Here’s the government news release:

The owner of two Arkansas mental health companies that provide inpatient and outpatient mental health services to juveniles was indicted yesterday for engaging in a scheme to bribe a former deputy director of the Arkansas Department of Human Services (ADHS), announced Assistant Attorney General Leslie R. Caldwell of the Department of Justice’s Criminal Division.

A federal grand jury in the Eastern District of Arkansas returned the six-count indictment on Dec. 2, 2015, charging Theodore E. Suhl, 50, of Warm Springs, Arkansas, with conspiracy to commit bribery and honest services fraud, three counts of honest services fraud, one count federal funds bribery and one count of interstate travel in aid of bribery.

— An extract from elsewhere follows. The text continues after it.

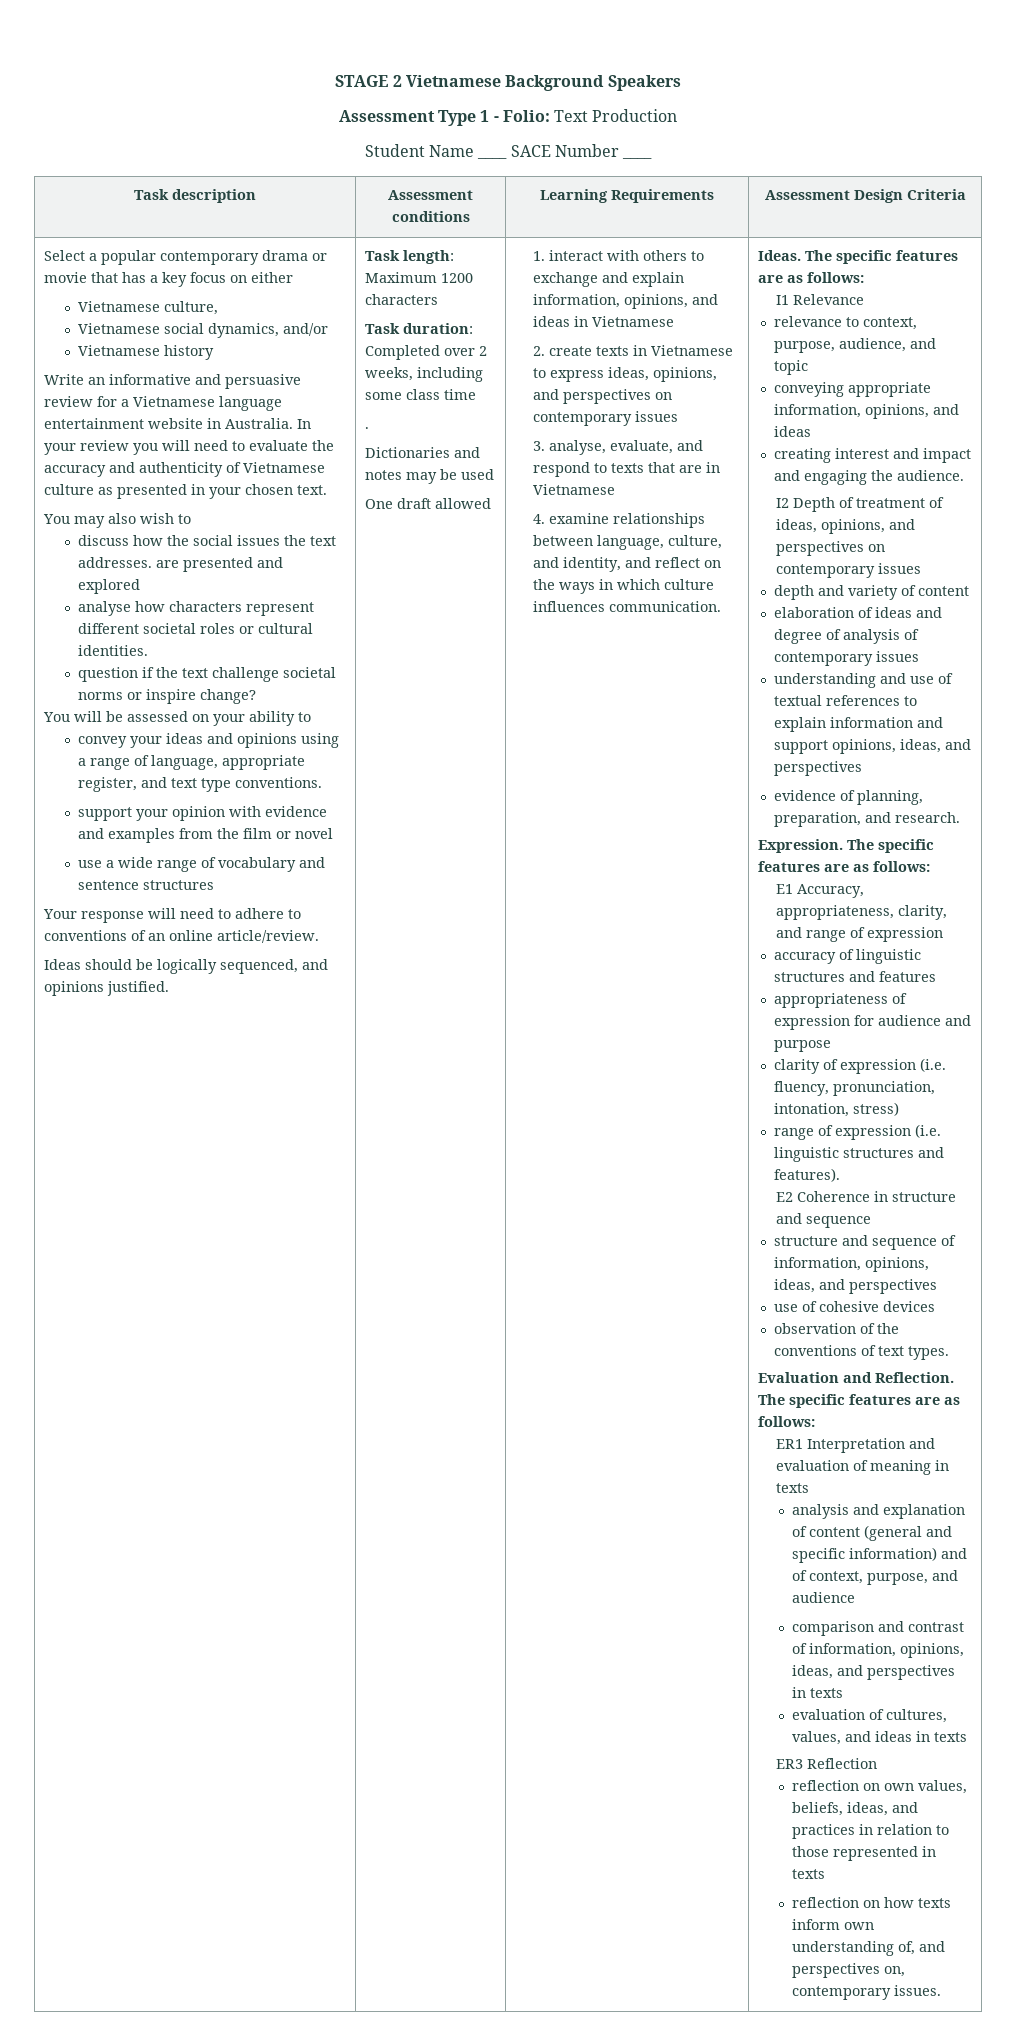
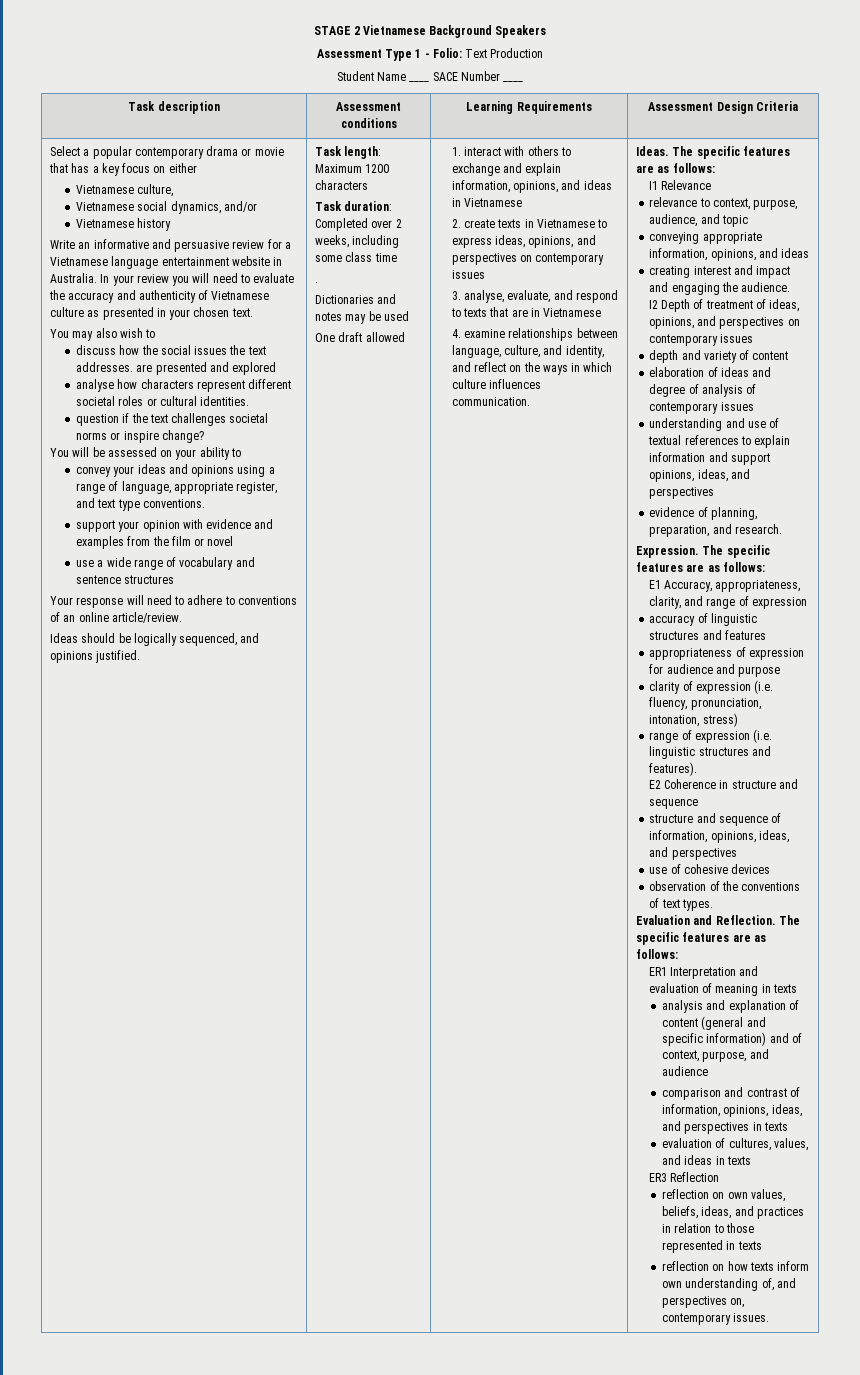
[211,667,279,682] challenge -> [171,413,227,426] challenges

The indictment alleges that Suhl bribed Steven B. Jones, former deputy director of ADHS, to perform acts in his official capacity that benefited Suhl and his mental health companies and to provide internal ADHS information to Suhl. Beginning in approximately April 2007, Suhl, Jones and Phillip W. Carter, a former probation officer in Crittenden County, Arkansas, and a West Memphis, Tennessee [sic], council member, allegedly periodically met at restaurants in Memphis, Tennessee, and rural Arkansas in order for Suhl to request assistance from Jones. In exchange for Jones’ agreement to perform official acts, Suhl allegedly paid Jones by issuing checks made payable to the pastor of Carter’s church that Carter and the pastor then deposited and cashed in order to provide cash payments to Jones.

Jones previously pleaded guilty to federal funds bribery and conspiracy for his involvement in the scheme. Carter previously pleaded guilty to conspiracy to commit federal funds bribery and honest services wire fraud. Jones and Carter currently await sentencing.

The charges and allegations contained in the indictment are merely accusations, and the defendant is presumed innocent unless and until proven guilty.

Trial Attorneys Lauren Bell, John D. Keller and Amanda R. Vaughn of the Criminal Division’s Public Integrity Section are prosecuting the case. The FBI’s Little Rock Field Office investigated the case.